Bill 7642 is based on three pillars: to reduce the maximum amount of rental guarantee from three to two months’ rent equivalent, share the burden of the agency commission fee between owner and tenant, and reclassify a fixed-term lease contract into an open-ended contract in case of extension.
The chamber of commerce wrote in a statement issued on Tuesday that it feared the proposed measures would have “an opposite effect to that sought by the authors of the text […] in a real estate market where the supply of housing cannot keep up with the increase in demand, these provisions aiming at facilitating access to rental housing risk in the end feeding the upward spiral of real estate prices.”

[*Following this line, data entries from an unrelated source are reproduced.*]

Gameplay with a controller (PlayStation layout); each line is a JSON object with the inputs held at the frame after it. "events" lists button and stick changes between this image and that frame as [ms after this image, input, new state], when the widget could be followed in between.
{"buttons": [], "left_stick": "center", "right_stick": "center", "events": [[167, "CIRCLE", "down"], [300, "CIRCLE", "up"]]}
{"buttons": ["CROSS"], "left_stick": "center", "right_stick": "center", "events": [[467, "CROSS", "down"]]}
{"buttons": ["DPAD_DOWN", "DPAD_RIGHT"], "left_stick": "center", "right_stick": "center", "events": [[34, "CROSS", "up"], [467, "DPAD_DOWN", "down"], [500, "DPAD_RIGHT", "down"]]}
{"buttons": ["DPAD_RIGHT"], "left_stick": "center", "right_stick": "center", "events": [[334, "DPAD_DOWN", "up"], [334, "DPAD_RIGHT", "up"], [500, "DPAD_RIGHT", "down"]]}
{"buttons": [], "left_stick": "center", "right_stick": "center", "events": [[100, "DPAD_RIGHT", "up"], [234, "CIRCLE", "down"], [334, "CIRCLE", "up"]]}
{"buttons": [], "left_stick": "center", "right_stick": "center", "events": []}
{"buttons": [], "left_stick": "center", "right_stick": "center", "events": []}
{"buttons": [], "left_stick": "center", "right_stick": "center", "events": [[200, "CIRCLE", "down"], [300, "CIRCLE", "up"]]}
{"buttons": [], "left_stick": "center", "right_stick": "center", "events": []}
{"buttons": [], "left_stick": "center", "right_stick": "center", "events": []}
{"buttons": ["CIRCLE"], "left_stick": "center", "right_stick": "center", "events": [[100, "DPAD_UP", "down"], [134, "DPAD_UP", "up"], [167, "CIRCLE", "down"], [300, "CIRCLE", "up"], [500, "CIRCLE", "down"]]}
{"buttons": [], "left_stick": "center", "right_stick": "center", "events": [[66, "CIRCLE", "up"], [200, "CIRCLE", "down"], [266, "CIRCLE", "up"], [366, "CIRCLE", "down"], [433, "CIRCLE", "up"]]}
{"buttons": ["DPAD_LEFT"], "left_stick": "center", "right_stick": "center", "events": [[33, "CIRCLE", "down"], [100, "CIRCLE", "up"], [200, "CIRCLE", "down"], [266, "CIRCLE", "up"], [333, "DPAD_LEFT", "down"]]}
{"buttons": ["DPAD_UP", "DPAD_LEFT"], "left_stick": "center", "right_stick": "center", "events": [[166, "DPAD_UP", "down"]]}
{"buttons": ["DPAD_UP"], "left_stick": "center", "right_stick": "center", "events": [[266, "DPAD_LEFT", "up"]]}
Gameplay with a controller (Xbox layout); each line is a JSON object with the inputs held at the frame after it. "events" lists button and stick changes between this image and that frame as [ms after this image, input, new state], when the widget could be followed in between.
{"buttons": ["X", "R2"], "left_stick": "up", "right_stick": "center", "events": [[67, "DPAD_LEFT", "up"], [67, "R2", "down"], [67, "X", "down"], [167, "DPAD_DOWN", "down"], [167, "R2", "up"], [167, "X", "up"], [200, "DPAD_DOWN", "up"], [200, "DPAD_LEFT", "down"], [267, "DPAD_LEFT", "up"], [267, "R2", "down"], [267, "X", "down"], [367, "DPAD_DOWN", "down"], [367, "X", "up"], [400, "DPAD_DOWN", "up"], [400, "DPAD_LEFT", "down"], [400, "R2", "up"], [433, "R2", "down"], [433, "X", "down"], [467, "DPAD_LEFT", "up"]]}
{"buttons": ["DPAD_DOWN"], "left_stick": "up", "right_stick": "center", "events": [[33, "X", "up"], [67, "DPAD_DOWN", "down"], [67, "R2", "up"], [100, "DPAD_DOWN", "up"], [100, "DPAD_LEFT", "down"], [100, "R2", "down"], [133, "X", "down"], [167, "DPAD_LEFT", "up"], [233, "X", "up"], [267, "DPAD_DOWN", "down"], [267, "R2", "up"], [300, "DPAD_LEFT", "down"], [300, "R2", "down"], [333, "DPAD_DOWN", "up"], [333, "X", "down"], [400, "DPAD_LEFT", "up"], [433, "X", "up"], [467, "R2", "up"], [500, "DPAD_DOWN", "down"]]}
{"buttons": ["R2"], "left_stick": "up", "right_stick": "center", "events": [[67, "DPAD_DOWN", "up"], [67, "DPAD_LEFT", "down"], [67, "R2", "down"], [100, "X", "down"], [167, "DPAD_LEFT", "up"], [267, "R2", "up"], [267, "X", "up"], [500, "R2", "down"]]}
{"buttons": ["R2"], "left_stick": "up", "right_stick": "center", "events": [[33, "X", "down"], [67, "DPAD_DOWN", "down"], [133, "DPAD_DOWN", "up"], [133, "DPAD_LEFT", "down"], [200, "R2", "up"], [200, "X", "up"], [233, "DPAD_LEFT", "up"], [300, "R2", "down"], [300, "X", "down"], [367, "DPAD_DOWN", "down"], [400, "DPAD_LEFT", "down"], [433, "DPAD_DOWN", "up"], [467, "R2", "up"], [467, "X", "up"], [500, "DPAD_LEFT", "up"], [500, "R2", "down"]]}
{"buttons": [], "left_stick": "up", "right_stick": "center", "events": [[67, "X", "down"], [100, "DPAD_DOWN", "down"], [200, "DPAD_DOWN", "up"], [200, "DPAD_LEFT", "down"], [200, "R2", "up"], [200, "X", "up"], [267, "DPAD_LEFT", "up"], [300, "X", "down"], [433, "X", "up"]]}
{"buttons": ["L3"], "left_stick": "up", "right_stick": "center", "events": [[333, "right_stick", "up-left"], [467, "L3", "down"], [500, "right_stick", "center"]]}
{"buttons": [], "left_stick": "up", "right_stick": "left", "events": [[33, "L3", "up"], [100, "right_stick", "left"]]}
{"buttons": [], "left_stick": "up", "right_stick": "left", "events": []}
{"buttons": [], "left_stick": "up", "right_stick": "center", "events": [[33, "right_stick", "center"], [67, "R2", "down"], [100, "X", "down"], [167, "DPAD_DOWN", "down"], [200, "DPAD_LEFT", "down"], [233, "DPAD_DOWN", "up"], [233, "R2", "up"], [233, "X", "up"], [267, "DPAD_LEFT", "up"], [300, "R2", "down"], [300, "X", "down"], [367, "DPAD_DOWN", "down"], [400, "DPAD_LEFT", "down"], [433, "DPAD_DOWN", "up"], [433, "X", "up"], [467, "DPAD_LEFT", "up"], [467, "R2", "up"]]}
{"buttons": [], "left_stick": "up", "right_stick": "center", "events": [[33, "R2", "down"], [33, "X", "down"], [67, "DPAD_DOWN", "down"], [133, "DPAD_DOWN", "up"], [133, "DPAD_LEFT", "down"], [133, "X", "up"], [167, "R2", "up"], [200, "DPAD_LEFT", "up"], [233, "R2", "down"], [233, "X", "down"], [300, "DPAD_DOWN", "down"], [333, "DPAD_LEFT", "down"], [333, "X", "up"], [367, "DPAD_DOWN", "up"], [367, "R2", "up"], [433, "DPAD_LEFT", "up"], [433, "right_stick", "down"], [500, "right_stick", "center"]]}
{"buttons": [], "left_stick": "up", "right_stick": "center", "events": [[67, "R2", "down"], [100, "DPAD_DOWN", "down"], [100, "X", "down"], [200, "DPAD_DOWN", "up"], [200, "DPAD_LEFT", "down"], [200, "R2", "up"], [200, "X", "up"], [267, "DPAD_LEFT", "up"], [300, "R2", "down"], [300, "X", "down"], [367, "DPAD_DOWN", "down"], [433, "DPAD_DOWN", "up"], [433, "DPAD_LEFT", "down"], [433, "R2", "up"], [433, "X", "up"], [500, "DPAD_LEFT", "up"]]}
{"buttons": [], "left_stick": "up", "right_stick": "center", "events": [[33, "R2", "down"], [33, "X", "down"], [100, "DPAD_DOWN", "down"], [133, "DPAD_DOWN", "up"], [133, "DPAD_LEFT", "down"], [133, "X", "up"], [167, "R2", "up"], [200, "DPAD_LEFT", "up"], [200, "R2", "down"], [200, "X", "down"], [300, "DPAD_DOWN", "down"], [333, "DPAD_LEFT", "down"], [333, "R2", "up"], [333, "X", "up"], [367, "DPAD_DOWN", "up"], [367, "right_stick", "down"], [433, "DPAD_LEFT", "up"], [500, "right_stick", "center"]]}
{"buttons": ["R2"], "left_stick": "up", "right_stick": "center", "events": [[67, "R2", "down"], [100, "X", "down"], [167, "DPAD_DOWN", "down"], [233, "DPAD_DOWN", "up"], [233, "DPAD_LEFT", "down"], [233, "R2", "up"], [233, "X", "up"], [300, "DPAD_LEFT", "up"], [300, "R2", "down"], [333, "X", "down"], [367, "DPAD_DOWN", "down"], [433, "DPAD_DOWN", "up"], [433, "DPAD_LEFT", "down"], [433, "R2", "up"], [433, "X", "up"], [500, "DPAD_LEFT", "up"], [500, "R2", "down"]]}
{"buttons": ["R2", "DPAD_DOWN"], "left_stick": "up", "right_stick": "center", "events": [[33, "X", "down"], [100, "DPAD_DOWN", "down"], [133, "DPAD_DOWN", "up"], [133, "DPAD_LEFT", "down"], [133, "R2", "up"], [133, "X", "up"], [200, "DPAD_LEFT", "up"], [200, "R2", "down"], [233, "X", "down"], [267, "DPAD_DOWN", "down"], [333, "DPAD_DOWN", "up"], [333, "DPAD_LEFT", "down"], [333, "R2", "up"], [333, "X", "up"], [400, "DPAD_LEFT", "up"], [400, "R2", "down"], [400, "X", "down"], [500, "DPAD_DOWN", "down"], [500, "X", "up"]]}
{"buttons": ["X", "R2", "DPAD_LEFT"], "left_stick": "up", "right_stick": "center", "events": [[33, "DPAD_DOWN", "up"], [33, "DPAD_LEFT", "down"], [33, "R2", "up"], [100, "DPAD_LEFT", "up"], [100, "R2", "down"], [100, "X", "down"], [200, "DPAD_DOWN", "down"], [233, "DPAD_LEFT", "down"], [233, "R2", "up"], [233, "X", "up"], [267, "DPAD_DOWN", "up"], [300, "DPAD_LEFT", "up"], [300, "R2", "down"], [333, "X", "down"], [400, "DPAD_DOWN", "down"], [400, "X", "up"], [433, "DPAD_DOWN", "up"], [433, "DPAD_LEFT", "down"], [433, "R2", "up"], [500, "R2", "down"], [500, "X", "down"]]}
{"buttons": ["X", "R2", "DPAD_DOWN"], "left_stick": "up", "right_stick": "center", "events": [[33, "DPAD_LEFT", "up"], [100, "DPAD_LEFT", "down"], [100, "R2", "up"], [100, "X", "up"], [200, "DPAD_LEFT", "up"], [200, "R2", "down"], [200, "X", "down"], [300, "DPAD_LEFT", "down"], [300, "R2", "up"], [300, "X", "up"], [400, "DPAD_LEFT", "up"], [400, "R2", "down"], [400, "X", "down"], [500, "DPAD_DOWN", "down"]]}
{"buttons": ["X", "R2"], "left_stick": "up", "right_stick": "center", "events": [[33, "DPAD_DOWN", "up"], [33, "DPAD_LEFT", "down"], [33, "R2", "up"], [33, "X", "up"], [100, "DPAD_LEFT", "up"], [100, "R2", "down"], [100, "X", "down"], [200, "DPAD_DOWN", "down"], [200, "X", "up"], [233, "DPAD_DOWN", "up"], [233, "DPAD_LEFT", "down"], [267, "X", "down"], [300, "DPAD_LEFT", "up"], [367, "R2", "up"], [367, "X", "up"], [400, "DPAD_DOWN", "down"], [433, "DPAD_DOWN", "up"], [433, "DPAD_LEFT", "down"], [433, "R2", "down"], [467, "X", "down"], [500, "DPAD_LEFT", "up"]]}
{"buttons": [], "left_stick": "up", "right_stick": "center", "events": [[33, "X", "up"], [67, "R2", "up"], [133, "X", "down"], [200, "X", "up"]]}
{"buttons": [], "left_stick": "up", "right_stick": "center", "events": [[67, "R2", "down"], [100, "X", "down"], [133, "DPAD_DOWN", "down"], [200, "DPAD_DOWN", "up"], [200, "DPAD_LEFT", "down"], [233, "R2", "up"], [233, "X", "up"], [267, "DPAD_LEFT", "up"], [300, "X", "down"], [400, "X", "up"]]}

It calls for further action on combating the short supply of housing and suggests a longer transition period before the new provisions enter into force to allow landlords, real estate agents and tenants time “to familiarise themselves with these new provisions, to train their personnel if necessary and to adapt their practice and their models of contracts to the new requirements.”
Residential rents on flats rose on average 6% while those on houses jumped 2% from 2019 to 2020, a report issued by housing platform Athome found. Nationally, a person taking out a new lease could expect to pay on average €1,616 per month for a flat, or €2,963 to rent a house.
With rents rising out of step with salaries, Luxembourg’s housing observatory found in 2018 that of the lowest 20% of earners, six out of ten households were spending more than 40% of their income on rent. Mieterschutz, a tenants’ rights association, warned in 2020 that today middle-income households are being priced out forcing people to live in overcrowded accommodation.